* [Exercise requirements]:
According to the air suspension forum thread, why did some people run into problems with their level sensors?

* [Selected excerpt]:
If you want the best, then buy it. It will last a long time, and I can tell you that Dustin and Reno (owners of Accuair) provide the best customer service and always want their customers to be happy and will take care of any issues you have. 

If you don't plan to build a new trunk setup, and are just going to mount everything on top of the existing floor, you can install everything in a day (probably going to be a 14 hour day or longer depending on your abilities). Most people take their time and do the complete install from start to finish in 2 days.


----------



## shammy7 (Dec 5, 2010)

I think i'll build the boot setup when ive got all of the components loose so on installation day everything will slot in nicely. 

Doesn't sound that bad to install then, why does everyone say that the level sensors are a real pain to set up then? 

Cheers


----------



## SoloGLI (Jan 20, 2005)

shammy7 said:


> I think i'll build the boot setup when ive got all of the components loose so on installation day everything will slot in nicely.
> 
> Doesn't sound that bad to install then, why does everyone say that the level sensors are a real pain to set up then?
> 
> Cheers


Because most of them haven't installed the level sensors before and think its a very difficult thing to do. All you have to do is run the wiring from the e-level ECU to each corner of the car (essentially its the same process as running air lines), then mount the sensors to the control arms, making sure they have enough room for fully extending and fully deflating. Some people have had problems with sensors because they didn't take the time to make sure of this broke the sensor arm. There's a build thread somewhere on here for a red mk5 R32 that showed what he did for this process and might be helpful for you, I just can't think of his name right now.


----------



## shammy7 (Dec 5, 2010)

Oh, that doesnt sound too bad then

Any idea of what i could search to try to find this guy with the red mk5?

Cheers for the help


----------



## SoloGLI (Jan 20, 2005)

shammy7 said:


> Oh, that doesnt sound too bad then
> 
> Any idea of what i could search to try to find this guy with the red mk5?

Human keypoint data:
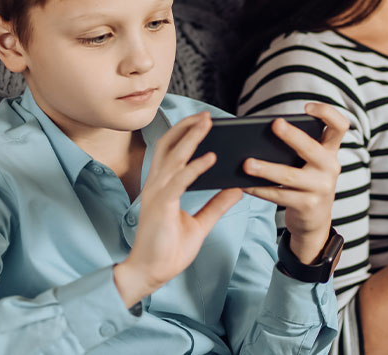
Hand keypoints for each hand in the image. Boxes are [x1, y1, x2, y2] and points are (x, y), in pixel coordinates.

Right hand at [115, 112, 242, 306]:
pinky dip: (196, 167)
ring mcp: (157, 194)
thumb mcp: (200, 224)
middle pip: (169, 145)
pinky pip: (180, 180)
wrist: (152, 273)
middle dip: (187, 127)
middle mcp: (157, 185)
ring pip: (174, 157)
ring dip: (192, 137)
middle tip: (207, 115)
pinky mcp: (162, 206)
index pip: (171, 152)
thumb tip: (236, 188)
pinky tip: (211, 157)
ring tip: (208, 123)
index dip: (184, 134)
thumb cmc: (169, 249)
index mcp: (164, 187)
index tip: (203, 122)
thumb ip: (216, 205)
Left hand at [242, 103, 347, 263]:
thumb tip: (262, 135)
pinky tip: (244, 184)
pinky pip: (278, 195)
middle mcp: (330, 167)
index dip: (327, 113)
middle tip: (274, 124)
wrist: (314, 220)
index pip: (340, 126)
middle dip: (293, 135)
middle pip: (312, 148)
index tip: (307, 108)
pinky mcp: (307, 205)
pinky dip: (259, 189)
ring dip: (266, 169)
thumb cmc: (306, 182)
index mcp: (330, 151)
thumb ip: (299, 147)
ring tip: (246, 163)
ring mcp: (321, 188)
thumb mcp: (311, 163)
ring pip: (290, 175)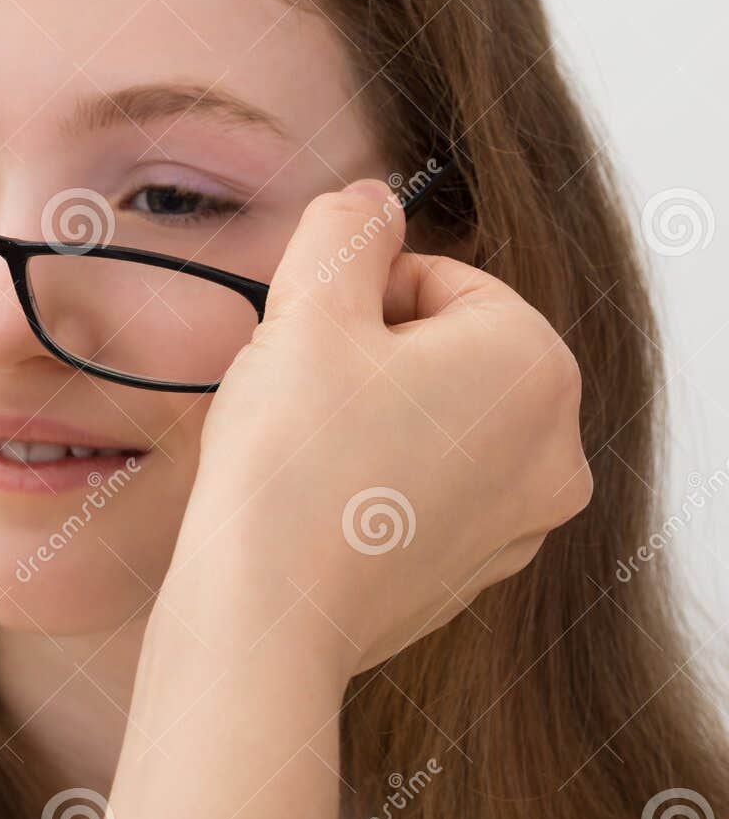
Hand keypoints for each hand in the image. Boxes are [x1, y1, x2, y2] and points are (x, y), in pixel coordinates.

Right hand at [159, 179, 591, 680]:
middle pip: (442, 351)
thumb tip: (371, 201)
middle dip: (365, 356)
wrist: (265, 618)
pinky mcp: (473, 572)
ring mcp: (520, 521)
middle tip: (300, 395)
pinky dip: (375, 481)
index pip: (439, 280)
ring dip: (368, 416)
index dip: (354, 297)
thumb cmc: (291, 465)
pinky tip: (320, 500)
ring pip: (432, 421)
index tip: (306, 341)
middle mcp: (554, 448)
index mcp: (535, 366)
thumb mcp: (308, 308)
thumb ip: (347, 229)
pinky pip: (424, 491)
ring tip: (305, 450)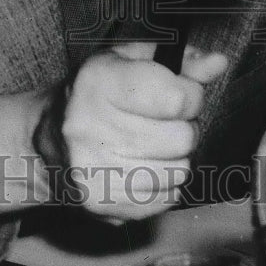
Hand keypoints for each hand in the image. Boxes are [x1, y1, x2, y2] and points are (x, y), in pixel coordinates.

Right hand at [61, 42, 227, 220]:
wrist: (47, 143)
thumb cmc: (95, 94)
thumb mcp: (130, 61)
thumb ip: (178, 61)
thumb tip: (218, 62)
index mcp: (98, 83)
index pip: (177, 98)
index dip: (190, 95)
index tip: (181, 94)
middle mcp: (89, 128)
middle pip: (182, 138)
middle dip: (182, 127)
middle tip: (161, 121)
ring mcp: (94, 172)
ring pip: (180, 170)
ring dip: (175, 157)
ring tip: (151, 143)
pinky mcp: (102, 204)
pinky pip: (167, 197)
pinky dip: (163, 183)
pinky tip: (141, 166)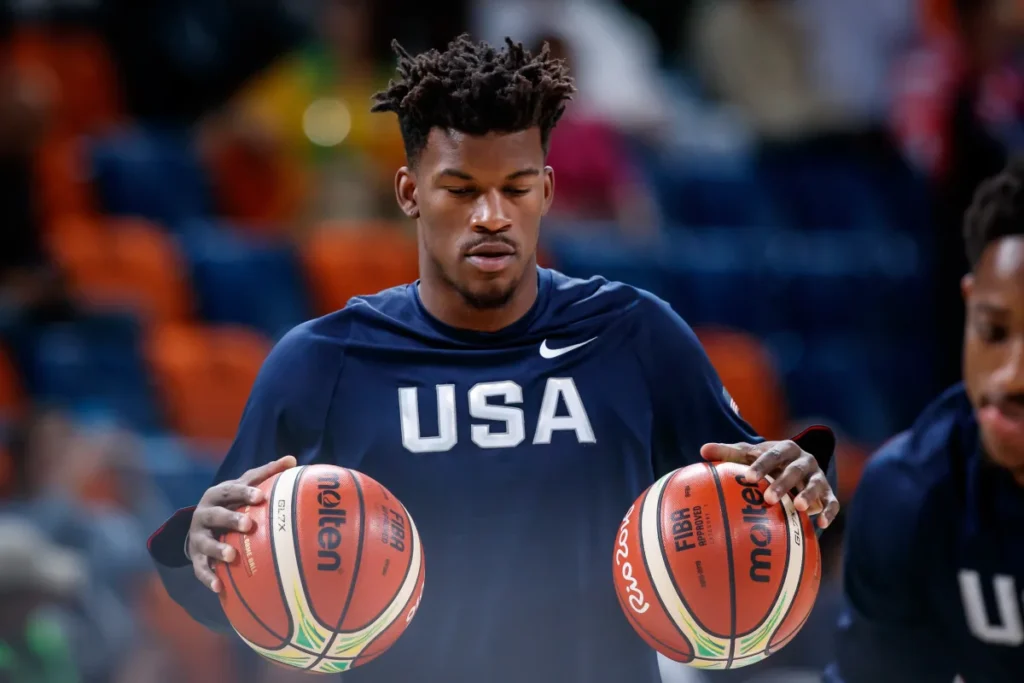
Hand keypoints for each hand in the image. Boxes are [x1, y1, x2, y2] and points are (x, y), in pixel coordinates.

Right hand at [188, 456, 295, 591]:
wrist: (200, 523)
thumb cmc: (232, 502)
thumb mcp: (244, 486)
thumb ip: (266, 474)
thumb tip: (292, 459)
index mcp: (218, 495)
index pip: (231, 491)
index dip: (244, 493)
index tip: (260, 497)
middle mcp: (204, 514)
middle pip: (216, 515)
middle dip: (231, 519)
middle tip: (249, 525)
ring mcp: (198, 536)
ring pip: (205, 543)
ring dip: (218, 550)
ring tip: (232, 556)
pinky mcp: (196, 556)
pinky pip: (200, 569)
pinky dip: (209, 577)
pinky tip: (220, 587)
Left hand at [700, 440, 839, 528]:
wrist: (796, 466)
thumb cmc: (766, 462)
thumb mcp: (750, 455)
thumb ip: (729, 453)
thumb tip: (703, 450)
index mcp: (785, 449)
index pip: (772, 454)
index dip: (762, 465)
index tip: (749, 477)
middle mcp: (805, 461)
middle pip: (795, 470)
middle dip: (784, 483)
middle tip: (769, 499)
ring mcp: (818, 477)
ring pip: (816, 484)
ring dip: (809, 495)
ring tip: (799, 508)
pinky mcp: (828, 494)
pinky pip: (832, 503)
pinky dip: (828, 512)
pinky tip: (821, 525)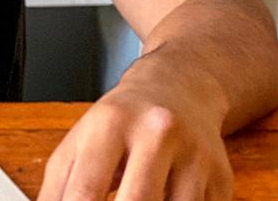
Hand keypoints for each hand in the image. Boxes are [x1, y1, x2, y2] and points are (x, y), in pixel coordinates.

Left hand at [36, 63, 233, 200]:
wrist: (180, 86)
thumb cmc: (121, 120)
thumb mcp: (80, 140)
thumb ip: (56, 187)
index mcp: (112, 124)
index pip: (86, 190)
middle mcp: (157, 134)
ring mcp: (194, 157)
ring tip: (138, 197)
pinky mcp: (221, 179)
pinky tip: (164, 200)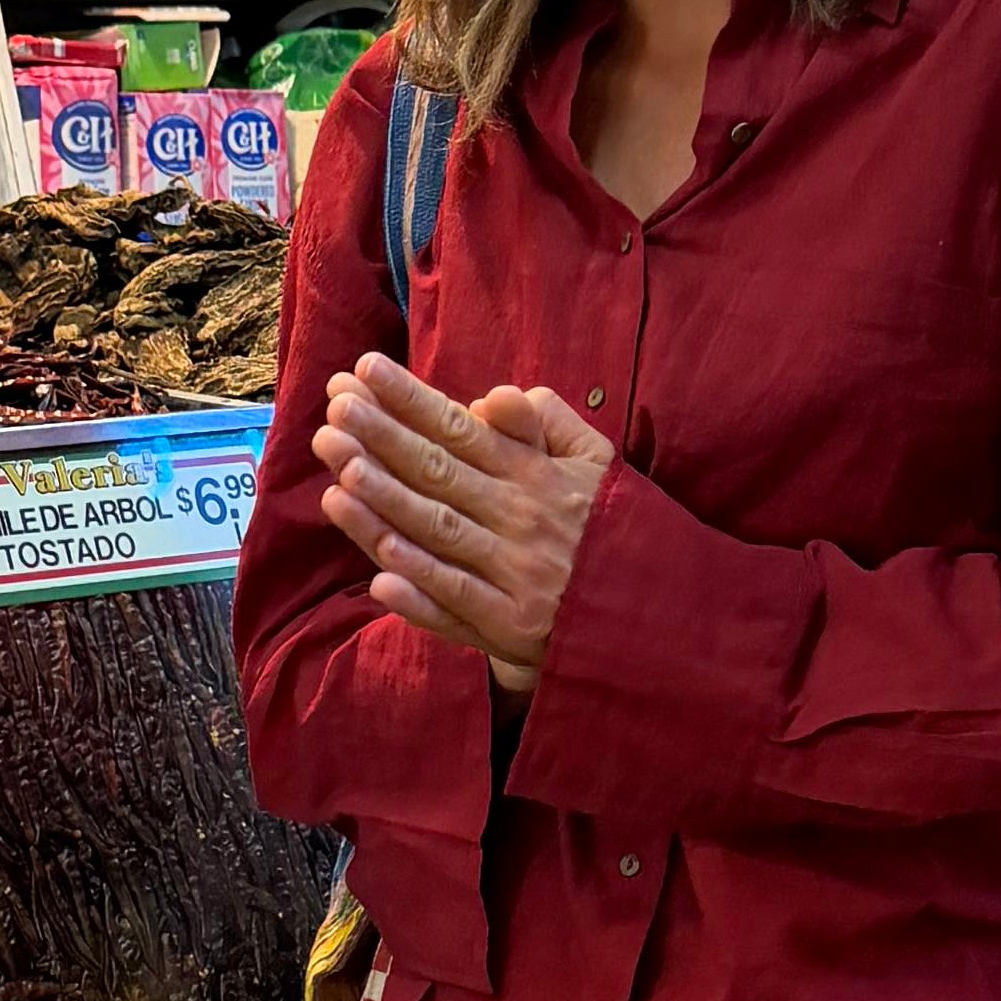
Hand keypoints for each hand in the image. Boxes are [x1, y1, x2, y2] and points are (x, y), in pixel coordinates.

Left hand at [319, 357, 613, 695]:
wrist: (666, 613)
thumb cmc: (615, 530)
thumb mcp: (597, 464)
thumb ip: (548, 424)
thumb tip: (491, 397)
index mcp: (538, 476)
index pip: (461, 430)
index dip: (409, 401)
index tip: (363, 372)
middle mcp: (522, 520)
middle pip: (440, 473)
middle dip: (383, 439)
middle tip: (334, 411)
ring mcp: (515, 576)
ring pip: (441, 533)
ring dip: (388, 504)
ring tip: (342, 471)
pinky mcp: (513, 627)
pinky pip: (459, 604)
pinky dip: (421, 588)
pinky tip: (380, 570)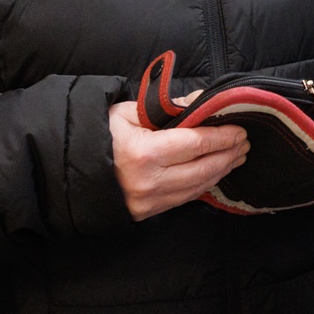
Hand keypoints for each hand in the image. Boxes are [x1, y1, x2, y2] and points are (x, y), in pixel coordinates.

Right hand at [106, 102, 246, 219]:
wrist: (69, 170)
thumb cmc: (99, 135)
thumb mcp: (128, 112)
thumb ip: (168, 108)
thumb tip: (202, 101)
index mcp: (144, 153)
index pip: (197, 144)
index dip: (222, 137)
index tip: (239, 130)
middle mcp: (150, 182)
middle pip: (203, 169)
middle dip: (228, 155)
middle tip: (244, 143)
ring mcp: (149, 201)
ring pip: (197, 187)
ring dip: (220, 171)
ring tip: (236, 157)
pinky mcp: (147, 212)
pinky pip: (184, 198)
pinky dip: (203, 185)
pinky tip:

* [Solution for this task]:
They didn't take the time to make sure the sensors, mounted on the control arms, had enough room for the suspension to fully extend and fully deflate. As a result, the sensor arm broke.